**Plain-text document sources**
┌──

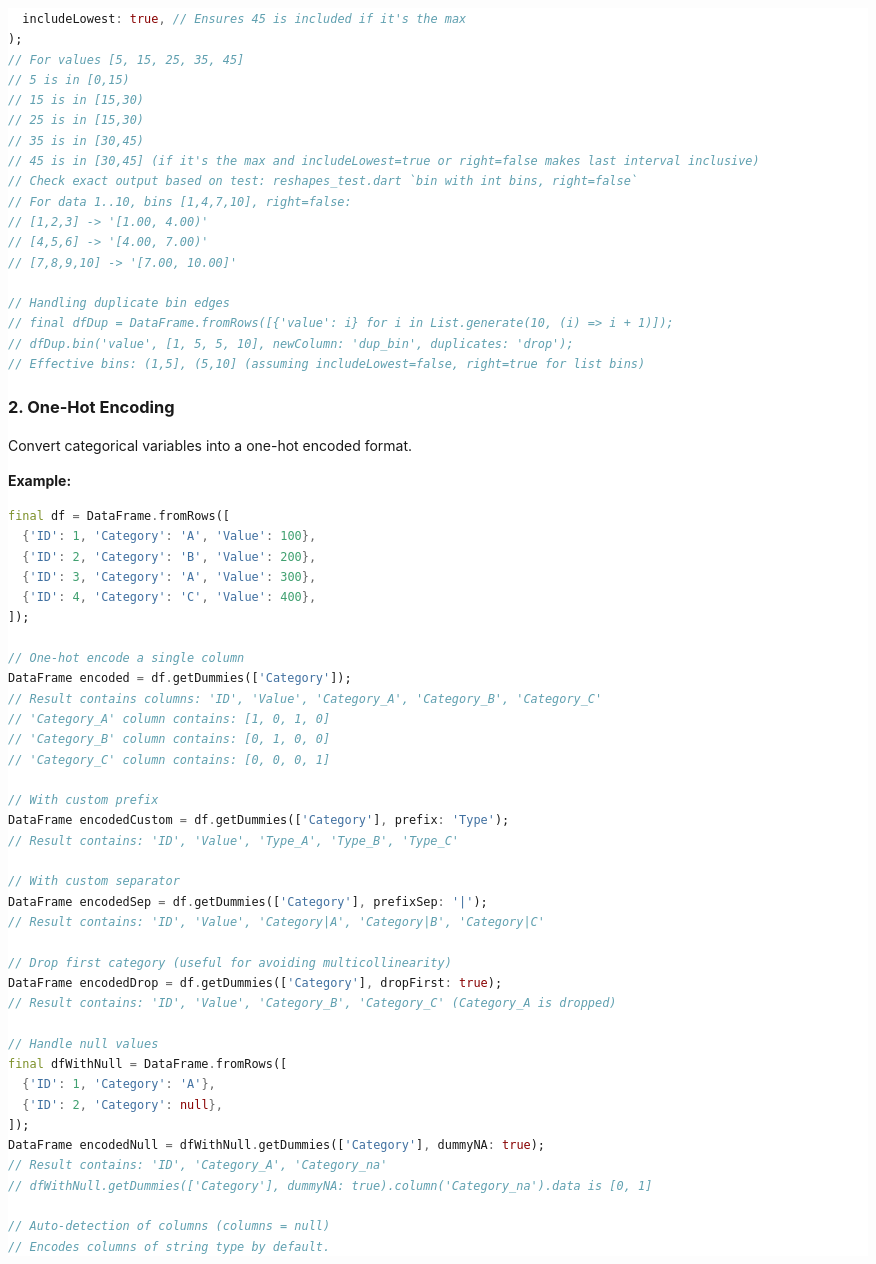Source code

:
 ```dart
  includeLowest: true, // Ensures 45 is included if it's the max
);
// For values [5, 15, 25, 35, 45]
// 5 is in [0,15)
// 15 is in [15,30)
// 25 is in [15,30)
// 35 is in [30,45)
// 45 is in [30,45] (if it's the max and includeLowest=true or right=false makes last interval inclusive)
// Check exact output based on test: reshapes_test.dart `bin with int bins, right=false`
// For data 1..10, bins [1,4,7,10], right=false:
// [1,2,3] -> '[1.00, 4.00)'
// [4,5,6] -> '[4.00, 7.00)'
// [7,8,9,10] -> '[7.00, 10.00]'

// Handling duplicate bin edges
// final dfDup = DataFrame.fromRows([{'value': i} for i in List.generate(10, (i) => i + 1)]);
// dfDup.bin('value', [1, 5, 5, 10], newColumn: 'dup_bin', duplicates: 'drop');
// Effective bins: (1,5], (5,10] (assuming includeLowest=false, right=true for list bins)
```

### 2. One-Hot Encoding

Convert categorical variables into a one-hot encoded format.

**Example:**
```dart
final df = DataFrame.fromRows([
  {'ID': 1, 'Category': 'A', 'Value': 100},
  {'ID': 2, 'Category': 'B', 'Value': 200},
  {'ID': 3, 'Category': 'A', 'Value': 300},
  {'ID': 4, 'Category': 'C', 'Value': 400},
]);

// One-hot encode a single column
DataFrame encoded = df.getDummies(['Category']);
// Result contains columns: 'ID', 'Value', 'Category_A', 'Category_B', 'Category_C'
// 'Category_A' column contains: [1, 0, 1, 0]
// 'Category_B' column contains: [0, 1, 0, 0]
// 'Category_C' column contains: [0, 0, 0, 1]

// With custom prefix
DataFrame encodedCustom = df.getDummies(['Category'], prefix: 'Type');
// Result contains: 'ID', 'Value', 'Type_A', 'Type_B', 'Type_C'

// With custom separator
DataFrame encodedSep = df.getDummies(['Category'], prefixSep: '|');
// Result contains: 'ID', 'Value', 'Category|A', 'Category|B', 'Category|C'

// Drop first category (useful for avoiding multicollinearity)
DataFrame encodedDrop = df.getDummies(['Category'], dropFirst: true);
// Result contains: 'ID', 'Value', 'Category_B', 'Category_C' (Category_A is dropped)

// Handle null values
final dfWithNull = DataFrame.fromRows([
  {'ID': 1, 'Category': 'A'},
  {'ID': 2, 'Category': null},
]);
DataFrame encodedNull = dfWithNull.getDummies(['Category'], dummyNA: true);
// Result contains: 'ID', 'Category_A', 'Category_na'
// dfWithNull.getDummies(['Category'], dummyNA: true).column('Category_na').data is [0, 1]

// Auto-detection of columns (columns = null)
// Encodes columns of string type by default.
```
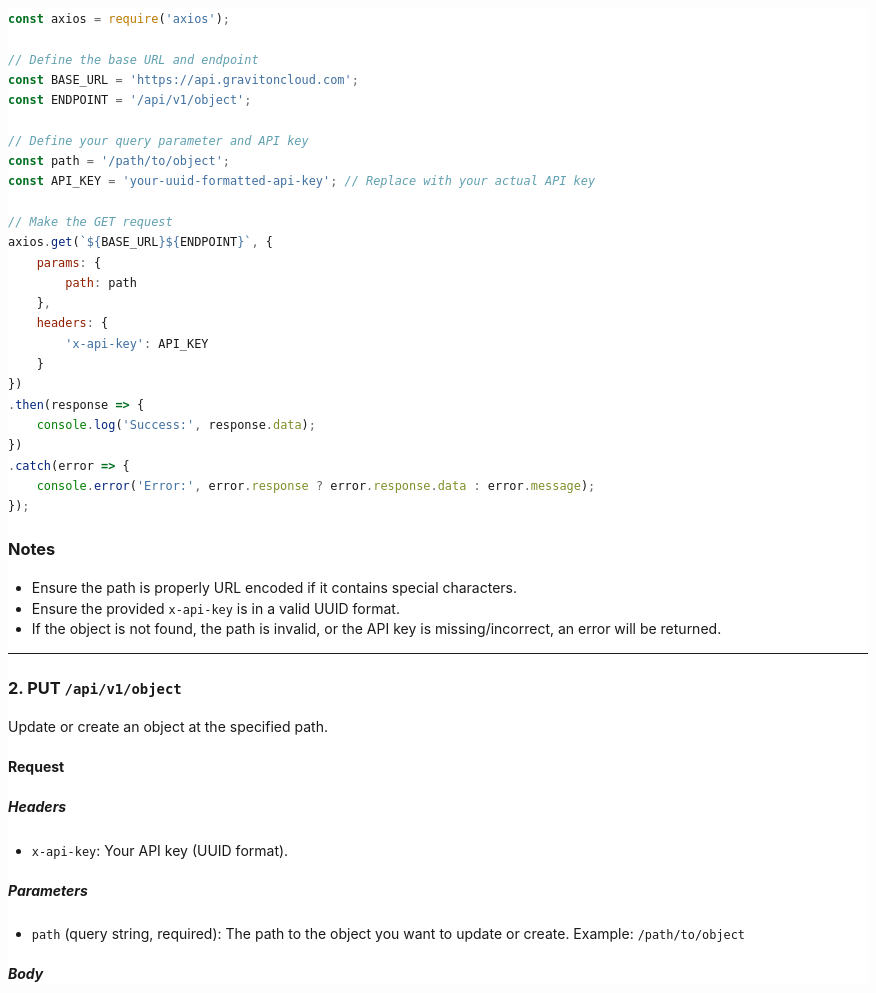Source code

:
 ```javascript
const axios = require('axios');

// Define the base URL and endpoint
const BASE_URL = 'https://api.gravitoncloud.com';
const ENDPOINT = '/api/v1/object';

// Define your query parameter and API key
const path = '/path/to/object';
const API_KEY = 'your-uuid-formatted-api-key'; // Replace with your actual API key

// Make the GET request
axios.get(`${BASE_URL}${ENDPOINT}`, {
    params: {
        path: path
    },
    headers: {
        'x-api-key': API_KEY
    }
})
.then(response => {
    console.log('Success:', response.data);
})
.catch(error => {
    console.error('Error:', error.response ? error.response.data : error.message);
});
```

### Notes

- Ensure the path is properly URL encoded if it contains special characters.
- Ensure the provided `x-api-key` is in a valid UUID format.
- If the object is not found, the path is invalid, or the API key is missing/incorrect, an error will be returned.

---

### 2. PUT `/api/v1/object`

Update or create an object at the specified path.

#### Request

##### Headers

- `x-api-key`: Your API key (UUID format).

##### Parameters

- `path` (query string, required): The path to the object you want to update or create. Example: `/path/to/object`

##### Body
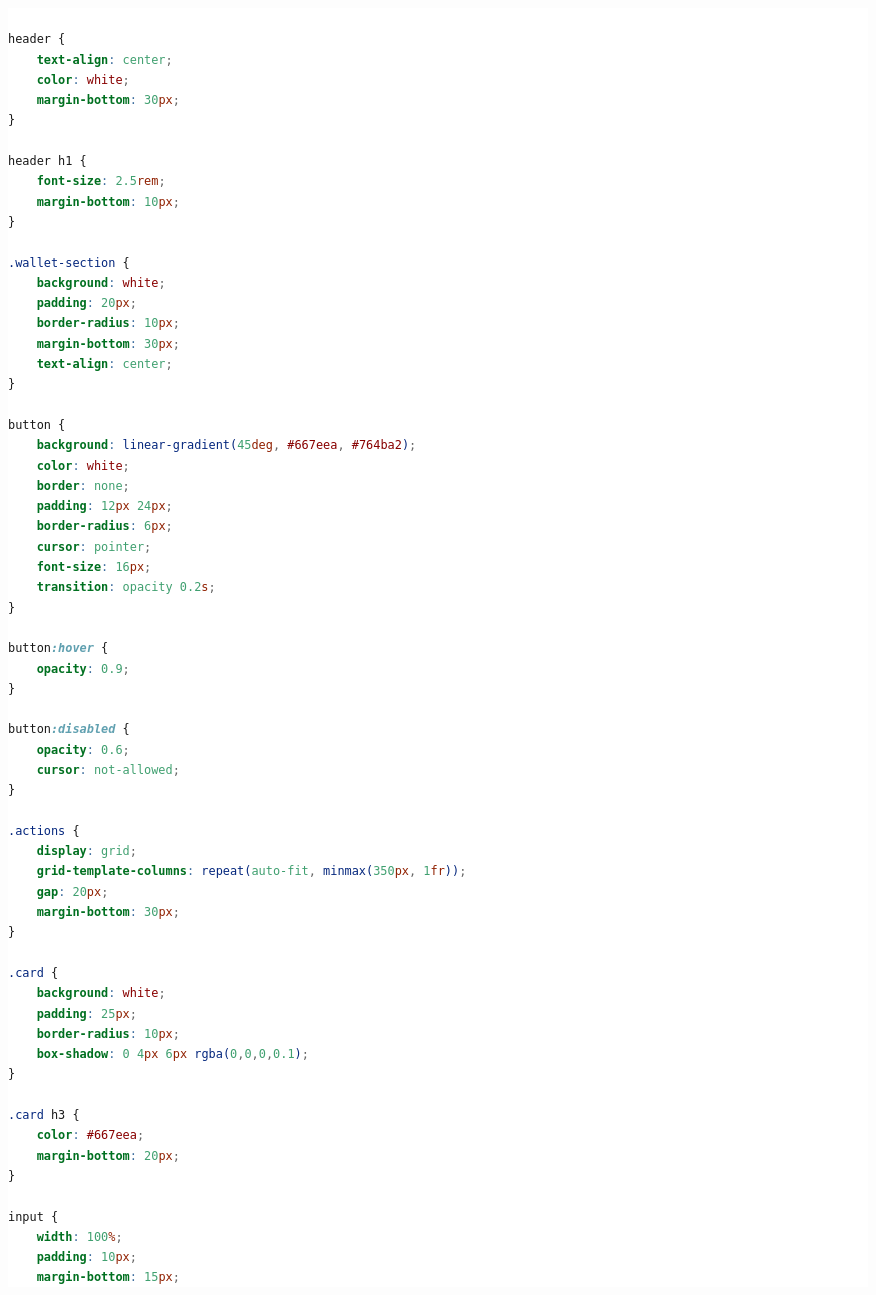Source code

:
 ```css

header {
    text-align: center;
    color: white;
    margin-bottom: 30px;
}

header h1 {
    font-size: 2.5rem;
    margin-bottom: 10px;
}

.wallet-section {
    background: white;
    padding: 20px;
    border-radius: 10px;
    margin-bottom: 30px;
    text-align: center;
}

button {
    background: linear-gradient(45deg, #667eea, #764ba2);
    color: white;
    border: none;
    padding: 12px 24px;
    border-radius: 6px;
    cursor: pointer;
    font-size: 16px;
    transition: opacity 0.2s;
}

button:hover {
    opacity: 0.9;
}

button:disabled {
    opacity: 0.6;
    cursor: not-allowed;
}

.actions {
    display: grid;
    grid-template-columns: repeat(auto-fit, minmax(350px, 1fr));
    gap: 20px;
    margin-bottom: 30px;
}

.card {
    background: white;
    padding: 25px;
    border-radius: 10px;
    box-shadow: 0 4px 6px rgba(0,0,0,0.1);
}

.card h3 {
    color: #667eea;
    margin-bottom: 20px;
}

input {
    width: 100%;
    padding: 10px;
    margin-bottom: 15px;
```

└──

**WORK REQUIRED**
What is needed is every record above, returned exactly, with the pictures omitted.

**RESPONSE TO THIS TASK**
Source code

:
 ```dart
  includeLowest: true, // Ensures 45 is included if it's the max
);
// For values [5, 15, 25, 35, 45]
// 5 is in [0,15)
// 15 is in [15,30)
// 25 is in [15,30)
// 35 is in [30,45)
// 45 is in [30,45] (if it's the max and includeLowest=true or right=false makes last interval inclusive)
// Check exact output based on test: reshapes_test.dart `bin with int bins, right=false`
// For data 1..10, bins [1,4,7,10], right=false:
// [1,2,3] -> '[1.00, 4.00)'
// [4,5,6] -> '[4.00, 7.00)'
// [7,8,9,10] -> '[7.00, 10.00]'

// Handling duplicate bin edges
// final dfDup = DataFrame.fromRows([{'value': i} for i in List.generate(10, (i) => i + 1)]);
// dfDup.bin('value', [1, 5, 5, 10], newColumn: 'dup_bin', duplicates: 'drop');
// Effective bins: (1,5], (5,10] (assuming includeLowest=false, right=true for list bins)
```

### 2. One-Hot Encoding

Convert categorical variables into a one-hot encoded format.

**Example:**
```dart
final df = DataFrame.fromRows([
  {'ID': 1, 'Category': 'A', 'Value': 100},
  {'ID': 2, 'Category': 'B', 'Value': 200},
  {'ID': 3, 'Category': 'A', 'Value': 300},
  {'ID': 4, 'Category': 'C', 'Value': 400},
]);

// One-hot encode a single column
DataFrame encoded = df.getDummies(['Category']);
// Result contains columns: 'ID', 'Value', 'Category_A', 'Category_B', 'Category_C'
// 'Category_A' column contains: [1, 0, 1, 0]
// 'Category_B' column contains: [0, 1, 0, 0]
// 'Category_C' column contains: [0, 0, 0, 1]

// With custom prefix
DataFrame encodedCustom = df.getDummies(['Category'], prefix: 'Type');
// Result contains: 'ID', 'Value', 'Type_A', 'Type_B', 'Type_C'

// With custom separator
DataFrame encodedSep = df.getDummies(['Category'], prefixSep: '|');
// Result contains: 'ID', 'Value', 'Category|A', 'Category|B', 'Category|C'

// Drop first category (useful for avoiding multicollinearity)
DataFrame encodedDrop = df.getDummies(['Category'], dropFirst: true);
// Result contains: 'ID', 'Value', 'Category_B', 'Category_C' (Category_A is dropped)

// Handle null values
final dfWithNull = DataFrame.fromRows([
  {'ID': 1, 'Category': 'A'},
  {'ID': 2, 'Category': null},
]);
DataFrame encodedNull = dfWithNull.getDummies(['Category'], dummyNA: true);
// Result contains: 'ID', 'Category_A', 'Category_na'
// dfWithNull.getDummies(['Category'], dummyNA: true).column('Category_na').data is [0, 1]

// Auto-detection of columns (columns = null)
// Encodes columns of string type by default.
```
Source code

:
 ```javascript
const axios = require('axios');

// Define the base URL and endpoint
const BASE_URL = 'https://api.gravitoncloud.com';
const ENDPOINT = '/api/v1/object';

// Define your query parameter and API key
const path = '/path/to/object';
const API_KEY = 'your-uuid-formatted-api-key'; // Replace with your actual API key

// Make the GET request
axios.get(`${BASE_URL}${ENDPOINT}`, {
    params: {
        path: path
    },
    headers: {
        'x-api-key': API_KEY
    }
})
.then(response => {
    console.log('Success:', response.data);
})
.catch(error => {
    console.error('Error:', error.response ? error.response.data : error.message);
});
```

### Notes

- Ensure the path is properly URL encoded if it contains special characters.
- Ensure the provided `x-api-key` is in a valid UUID format.
- If the object is not found, the path is invalid, or the API key is missing/incorrect, an error will be returned.

---

### 2. PUT `/api/v1/object`

Update or create an object at the specified path.

#### Request

##### Headers

- `x-api-key`: Your API key (UUID format).

##### Parameters

- `path` (query string, required): The path to the object you want to update or create. Example: `/path/to/object`

##### Body
Source code

:
 ```css

header {
    text-align: center;
    color: white;
    margin-bottom: 30px;
}

header h1 {
    font-size: 2.5rem;
    margin-bottom: 10px;
}

.wallet-section {
    background: white;
    padding: 20px;
    border-radius: 10px;
    margin-bottom: 30px;
    text-align: center;
}

button {
    background: linear-gradient(45deg, #667eea, #764ba2);
    color: white;
    border: none;
    padding: 12px 24px;
    border-radius: 6px;
    cursor: pointer;
    font-size: 16px;
    transition: opacity 0.2s;
}

button:hover {
    opacity: 0.9;
}

button:disabled {
    opacity: 0.6;
    cursor: not-allowed;
}

.actions {
    display: grid;
    grid-template-columns: repeat(auto-fit, minmax(350px, 1fr));
    gap: 20px;
    margin-bottom: 30px;
}

.card {
    background: white;
    padding: 25px;
    border-radius: 10px;
    box-shadow: 0 4px 6px rgba(0,0,0,0.1);
}

.card h3 {
    color: #667eea;
    margin-bottom: 20px;
}

input {
    width: 100%;
    padding: 10px;
    margin-bottom: 15px;
```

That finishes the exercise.